Le Conseil constitutionnel ne motive cependant pas véritablement sa décision. En effet, il a été avancé que la loi d’orientation et de programmation du ministère de la justice 2023-2027 a pour objet principal de mettre en œuvre les travaux des Etats généraux de la Justice et que son périmètre englobe plusieurs sujets ayant été examinés dans ce cadre, ce qui expliquerait la diversité des mesures contenues dans le texte initial. En effet, les paragraphes nouveaux de l’article 49 figurent dans un chapitre comprenant diverses dispositions portant modernisation processuelle et relatives aux professions de droit. Or, les juristes d’entreprises sont également membres d’une profession juridique au sens de la loi du 31 décembre 1971, dont l’article 58 reconnaît la fonction et définit le périmètre. Dès lors, l’inclusion de la protection de la confidentialité de leurs avis n’apparaissait pas totalement hors sujet.

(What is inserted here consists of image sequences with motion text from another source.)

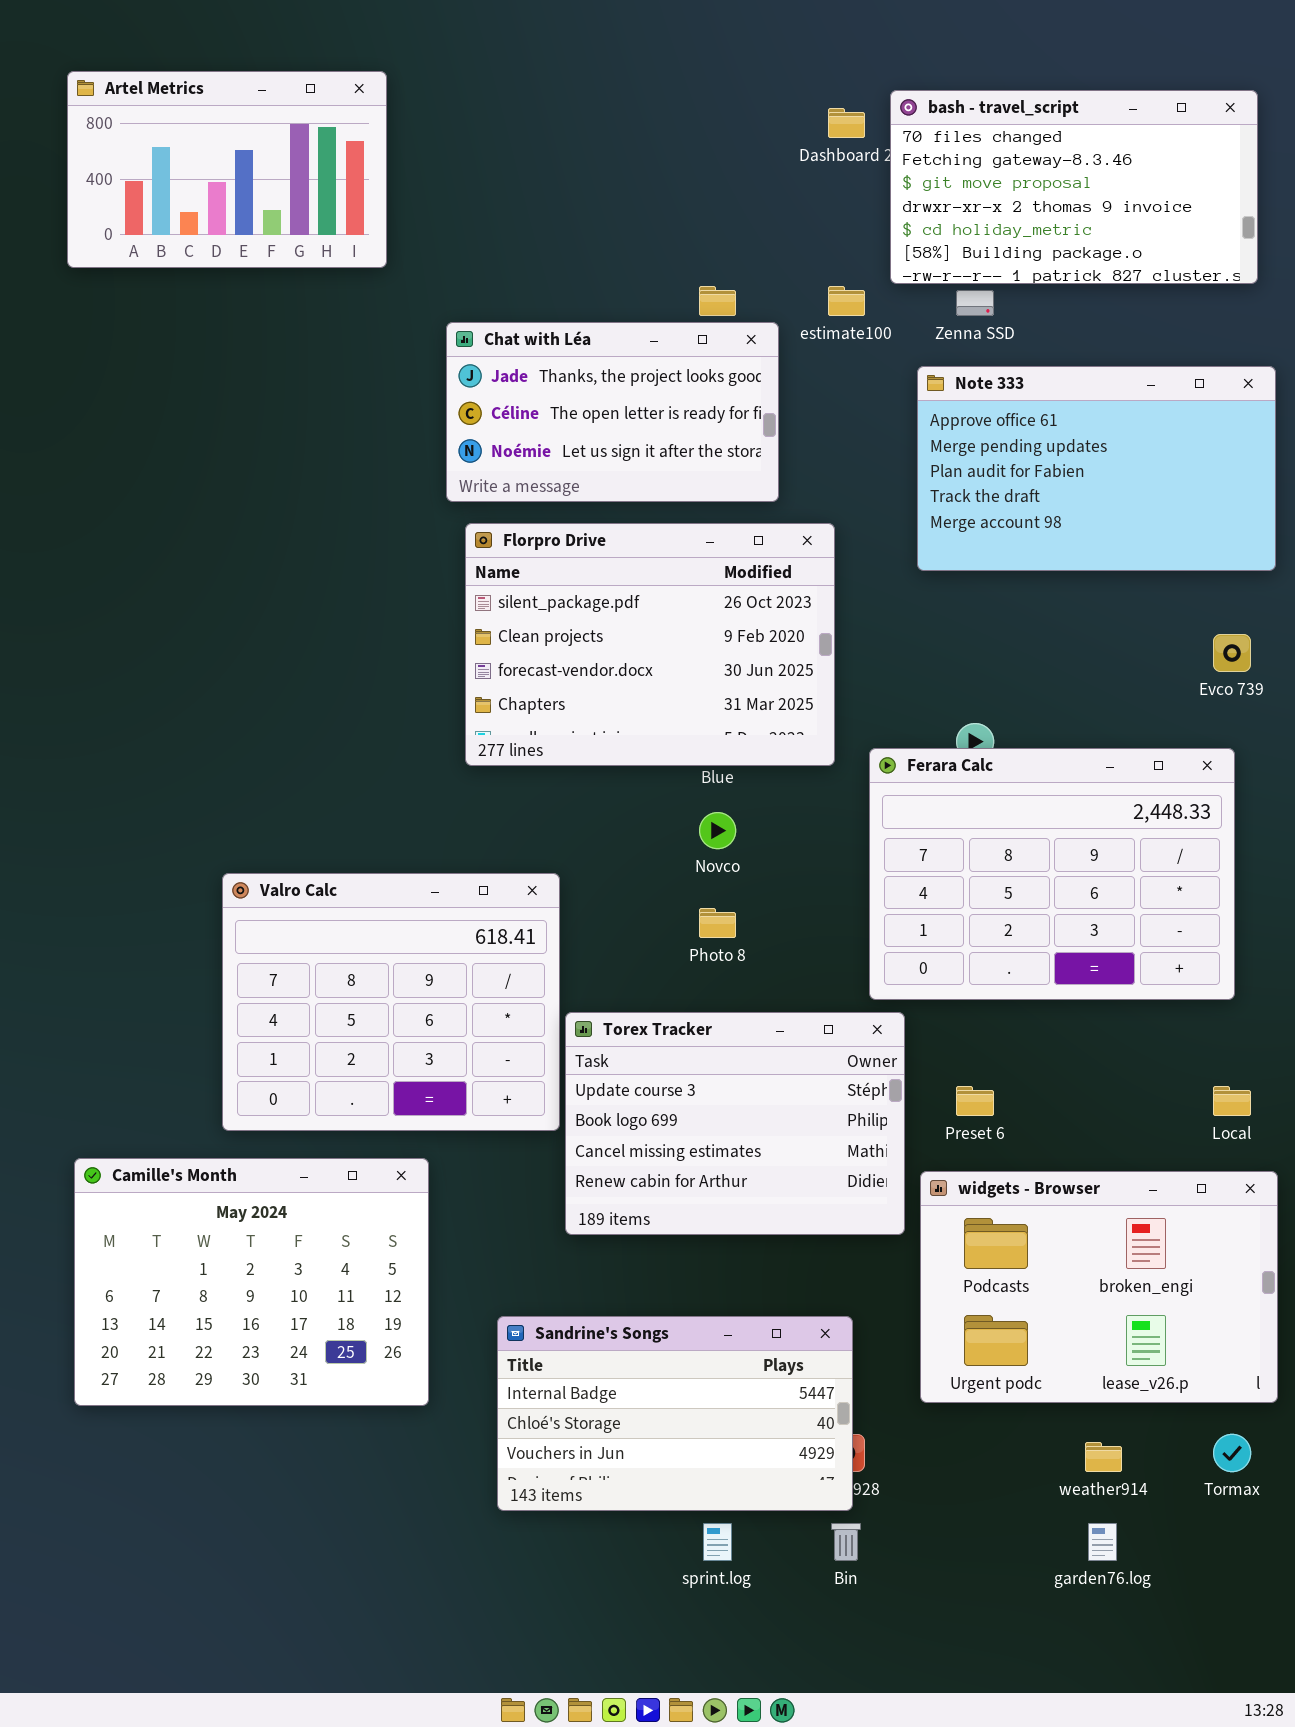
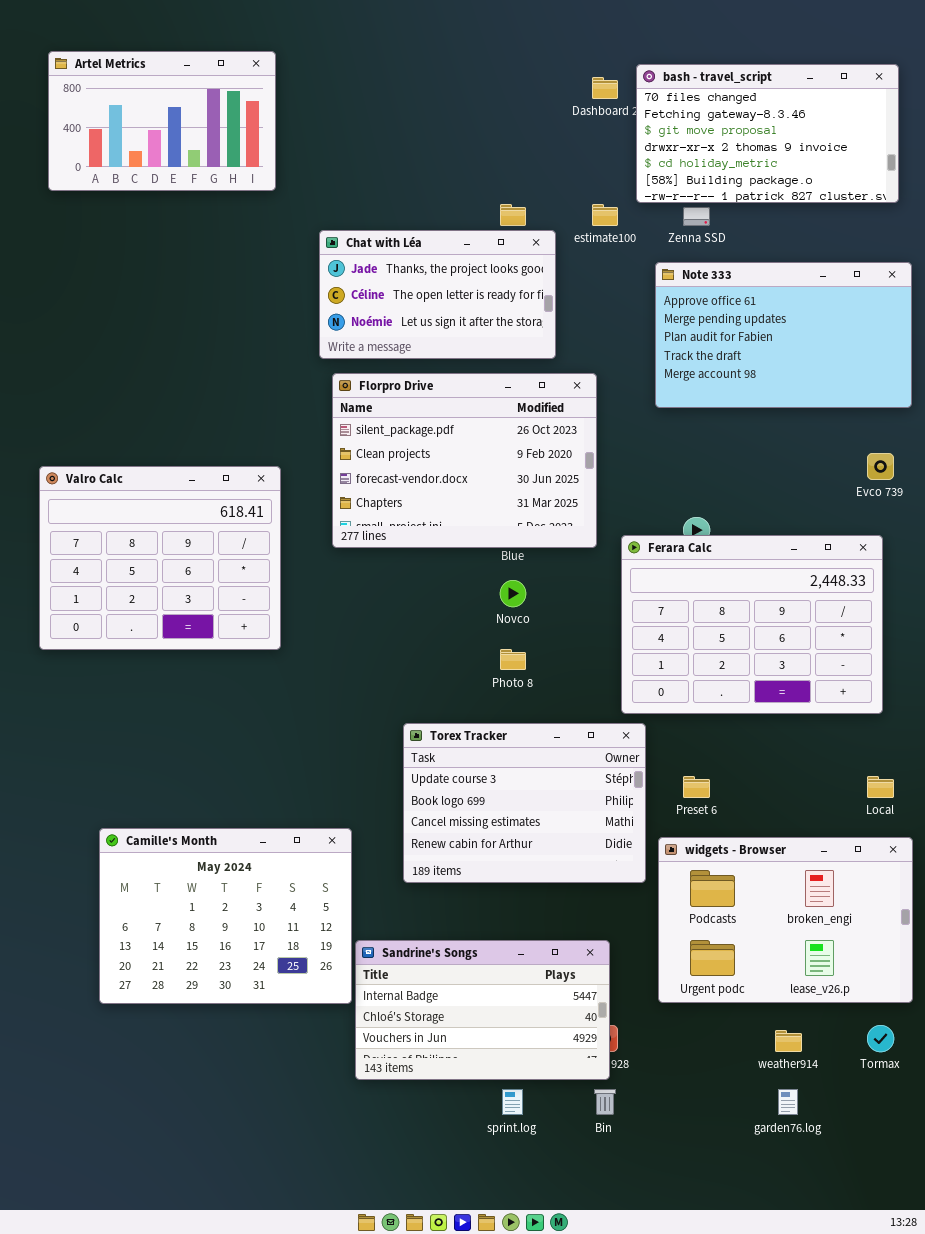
Valro Calc: [222,873,560,1131] -> [39,466,281,650], moved
Camille's Month: [74,1158,429,1406] -> [99,828,352,1004], moved

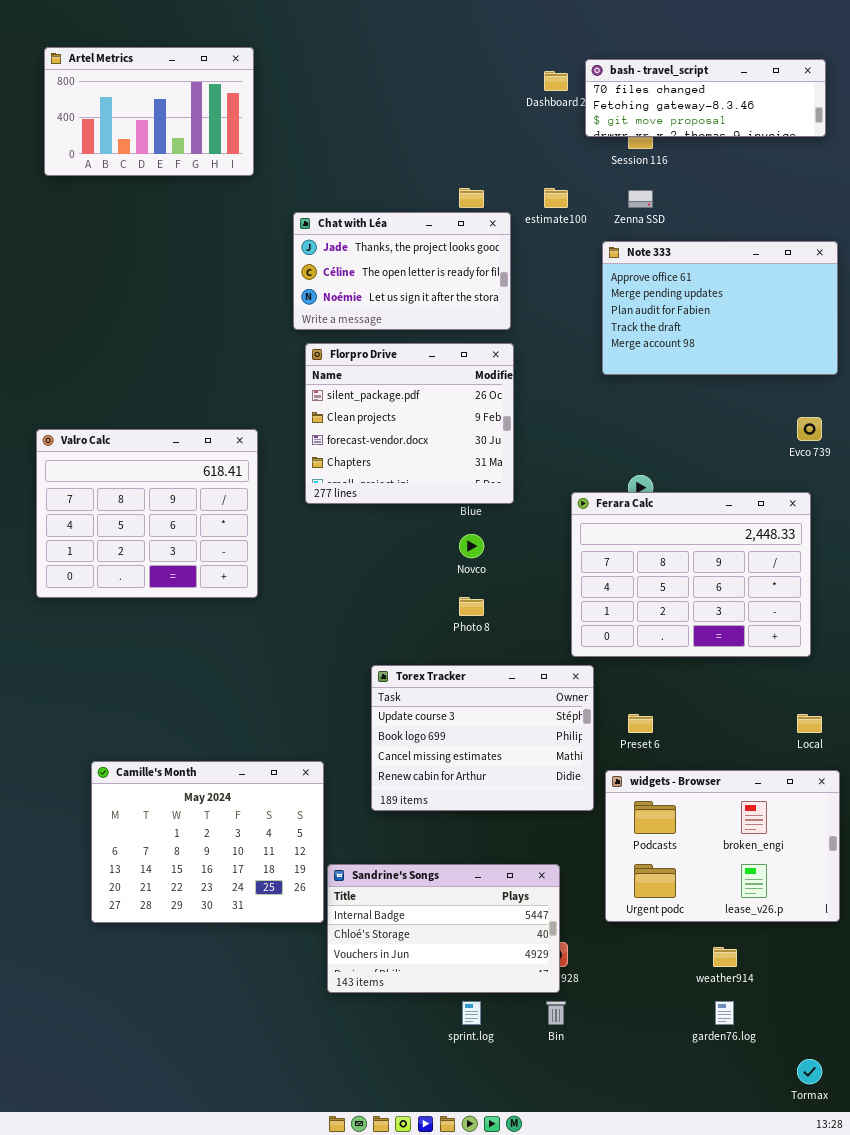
bash - travel_script: [636,64,899,203] -> [585,59,826,137], resized
Florpro Drive: [332,373,597,548] -> [305,343,514,504], resized
Tormax: [867,1025,894,1052] -> [797,1059,822,1084], moved

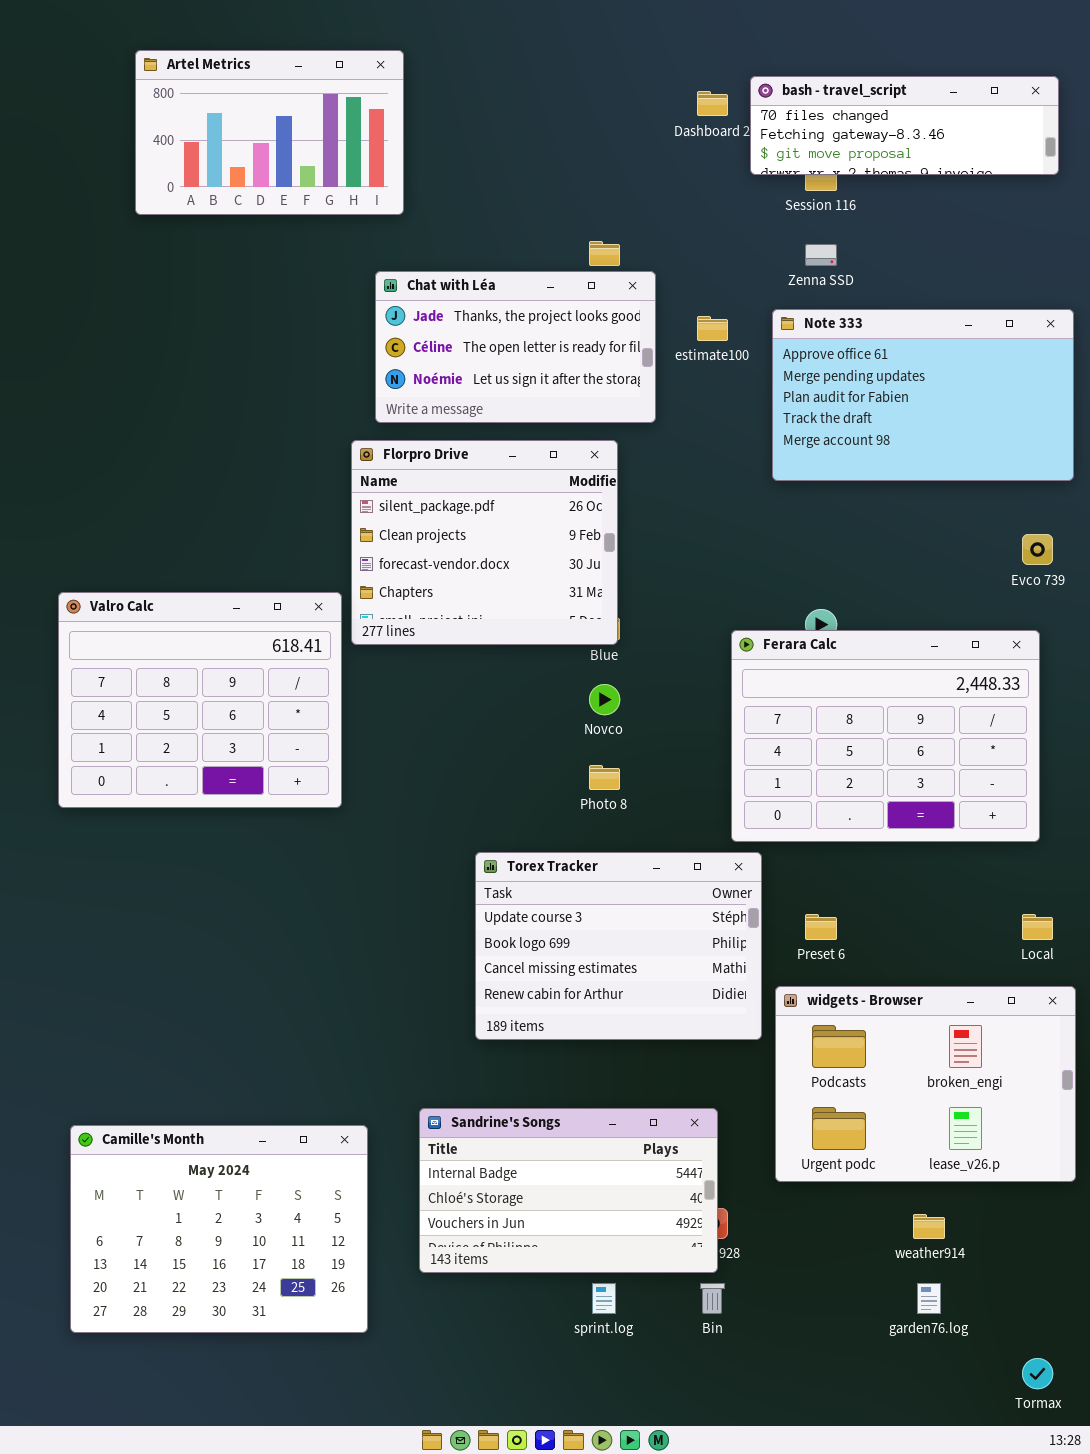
Artel Metrics: [44,47,254,176] -> [135,50,404,215], moved
estimate100: [544,188,568,208] -> [697,316,728,341], moved
Florpro Drive: [305,343,514,504] -> [351,440,618,645], moved
Valro Calc: [36,429,258,598] -> [58,592,342,808], moved
Camille's Month: [91,761,324,923] -> [70,1125,368,1333], moved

La décision du Conseil constitutionnel n’a pas eu à se prononcer sur le fond des griefs avancés par les auteurs de la saisine, à savoir que l’ouverture du secret professionnel aux juristes serait contraire à la Constitution, car elle ne permettrait pas la garantie de l’ordre public économique et de manière incidente empêcherait la réalisation de l’objectif à valeur constitutionnelle de recherche des auteurs d’infraction.

De tels griefs sont particulièrement mal fondés. L’on ne voit pas comment la confidentialité des avis des juristes d’entreprise irait à l’encontre de l’ordre public économique puisqu’elle a au contraire pour objet de permettre à l’entreprise de respecter ses obligations de conformité et d’exercer ses activités dans le respect du droit. Les conseils des juristes, agents de la conformité au sein de l’entreprise, sont protégés afin que les juristes puissent conseiller les dirigeants sur le respect du droit sans avoir à craindre que leurs conseils ne soient utilisés par la suite comme une présomption d’infraction. L’on ne voit pas non plus comment la confidentialité pourrait empêcher la recherche des auteurs d’infractions compte tenu de l’ensemble des garde-fous qui avaient été insérés dans la loi. En effet, la confidentialité était limitée aux avis de juristes qui remplissent des conditions de diplôme et de formation initiale et continue en déontologie, ne couvrait que les consultations destinées aux dirigeants de l’entreprise, était soumise à des conditions de forme d’une extrême rigueur (mention « confidentiel-consultation juridique–juriste d’entreprise » avec une obligation d’identification et de traçabilité sous peine de lourdes sanctions) et ne s’appliquait qu’en matière civile, commerciale et administrative puisque les procédures fiscales et pénales en étaient exclues. Enfin, la loi avait prévu des procédures de mainlevée de la confidentialité en cas de participation ou d’encouragement à l’infraction par le juriste. Il n’y avait donc aucun risque d’atteinte à la recherche des auteurs d’infraction, mais simplement prévention d’infractions permettant de les éviter ab initio.

Si le Conseil constitutionnel ne s’est pas prononcé sur ces questions, il sera certainement rapidement conduit à le faire car les dispositions écartées seront probablement réintroduites dans un nouveau texte.